Hamby (Emeritus, History/Ohio Univ.; For the Survival of Democracy, 2007, etc.) recounts his early memories of hearing a Franklin Roosevelt fireside chat and the shocking announcement of his death on April 12, 1945. He fashions this study around the notion of how the life of a great personage shaped an entire era—namely, the way America wanted to see itself. FDR came from old money with a sense of “special social standing,” and he was imbued on both sides of his family with the ideals of “Calvinist piety, thrift and capitalist enterprise”—none of which he actually embraced. An only child adored by his parents, he was an early leader and a bit of a trickster who knew how to get around the proper rules. When his father died and his mother, Sara, devoted herself to him, he was able to maintain his independence and marry the woman he wanted, Eleanor; by his early 20s, he had “honed his skills of manipulation and deception to a scalpel’s edge.” This ability served him well in his increasingly public profile.
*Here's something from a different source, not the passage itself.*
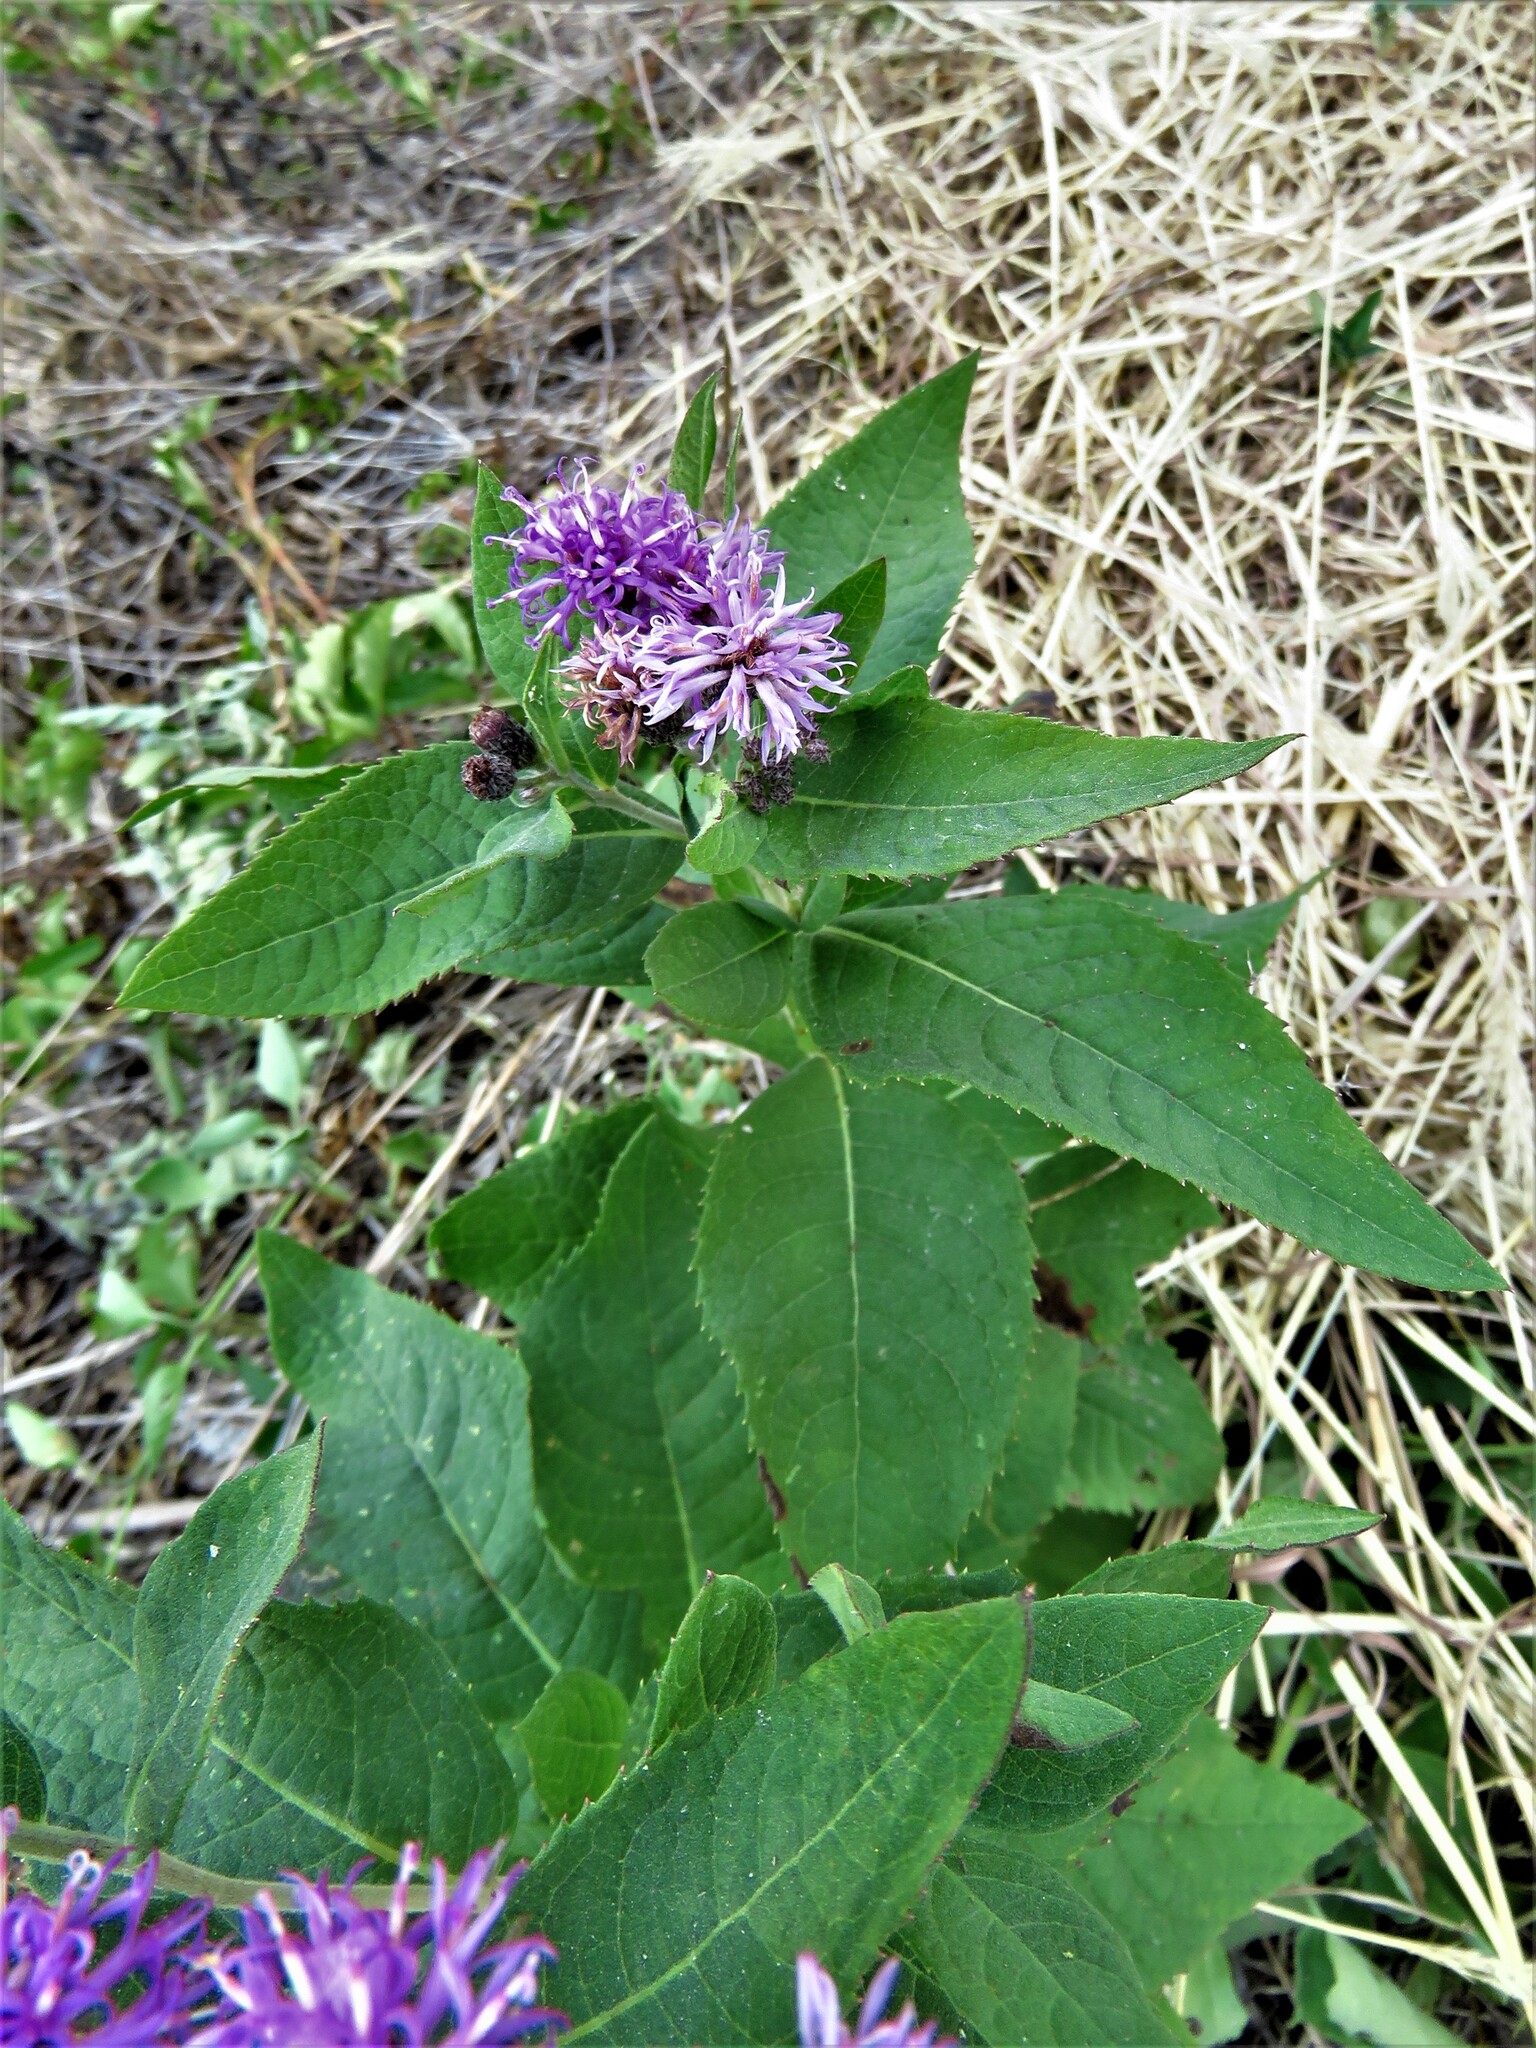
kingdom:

Deeply influenced by the progressive ideals of his cousin Teddy Roosevelt and Eleanor’s strong commitment to public duty, FDR was becoming a leader who understood the needs of the people. Hamby moves thematically through the crucial next decades, focusing on FDR’s engagement of one challenge after the next: grim social realities that remained after the exalted victory in World War I; the polio that struck him down—though he transformed his affliction into a crusading philanthropy; and the desperate economic times that prompted him to harness the country to bold new ideas. Hamby also explores what he considers FDR’s crowning achievement: his “defense of democracy” during a horrendous global conflagration.
Not exactly revelatory but an accessible biography that adds to the large body of existing FDR scholarship.